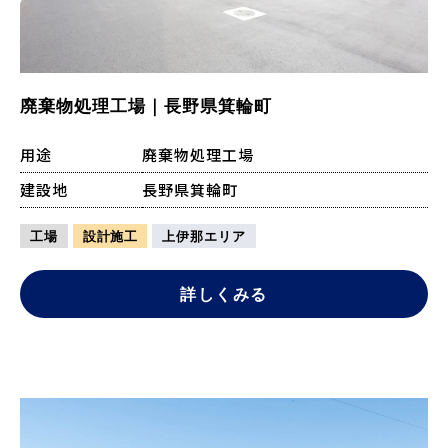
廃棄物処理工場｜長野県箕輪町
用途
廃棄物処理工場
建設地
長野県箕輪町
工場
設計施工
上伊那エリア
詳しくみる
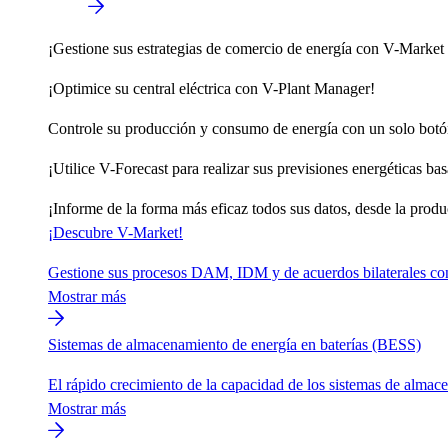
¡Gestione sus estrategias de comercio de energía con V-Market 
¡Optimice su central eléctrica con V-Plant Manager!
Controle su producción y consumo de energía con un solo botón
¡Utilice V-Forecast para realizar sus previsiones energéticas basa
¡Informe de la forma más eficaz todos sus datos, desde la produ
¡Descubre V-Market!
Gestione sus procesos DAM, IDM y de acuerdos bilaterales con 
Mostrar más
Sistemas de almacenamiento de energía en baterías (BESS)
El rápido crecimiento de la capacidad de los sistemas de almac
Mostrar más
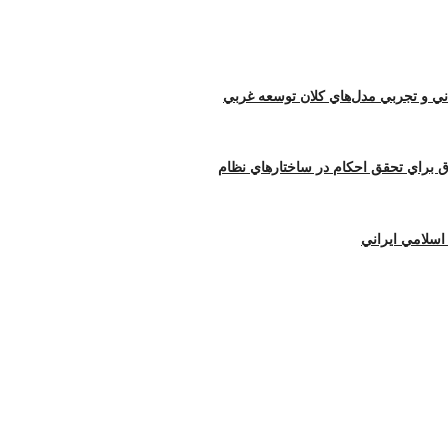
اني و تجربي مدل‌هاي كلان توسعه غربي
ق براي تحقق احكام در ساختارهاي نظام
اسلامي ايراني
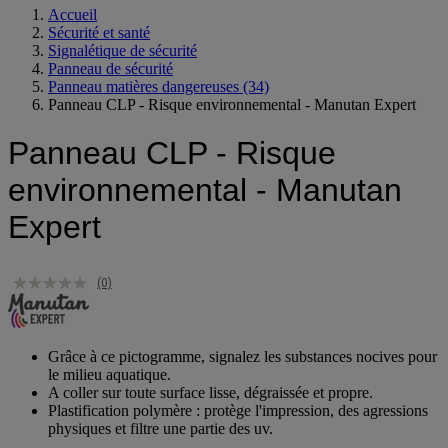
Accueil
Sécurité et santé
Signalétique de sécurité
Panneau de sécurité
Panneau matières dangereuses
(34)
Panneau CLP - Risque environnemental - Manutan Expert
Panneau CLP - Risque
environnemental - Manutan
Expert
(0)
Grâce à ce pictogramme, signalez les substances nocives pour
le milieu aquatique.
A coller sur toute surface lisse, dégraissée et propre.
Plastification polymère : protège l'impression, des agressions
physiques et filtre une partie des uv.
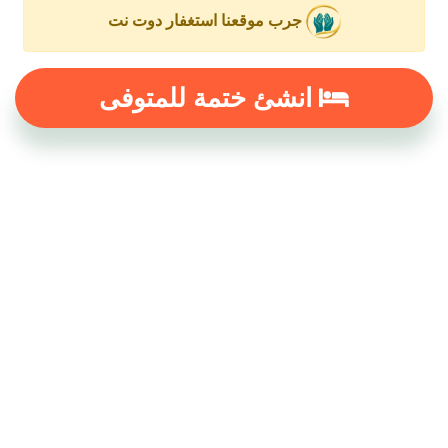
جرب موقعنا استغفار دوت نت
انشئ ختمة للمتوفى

WHAT IS BEING ASKED: Every line from the one that contains "اسلامي ايراني" through the end of the records above is to be reproduced exactly; no picture goes in the copy.

ANSWER TO THE PROBLEM:
اسلامي ايراني
Accueil
Sécurité et santé
Signalétique de sécurité
Panneau de sécurité
Panneau matières dangereuses
(34)
Panneau CLP - Risque environnemental - Manutan Expert
Panneau CLP - Risque
environnemental - Manutan
Expert
(0)
Grâce à ce pictogramme, signalez les substances nocives pour
le milieu aquatique.
A coller sur toute surface lisse, dégraissée et propre.
Plastification polymère : protège l'impression, des agressions
physiques et filtre une partie des uv.
جرب موقعنا استغفار دوت نت
انشئ ختمة للمتوفى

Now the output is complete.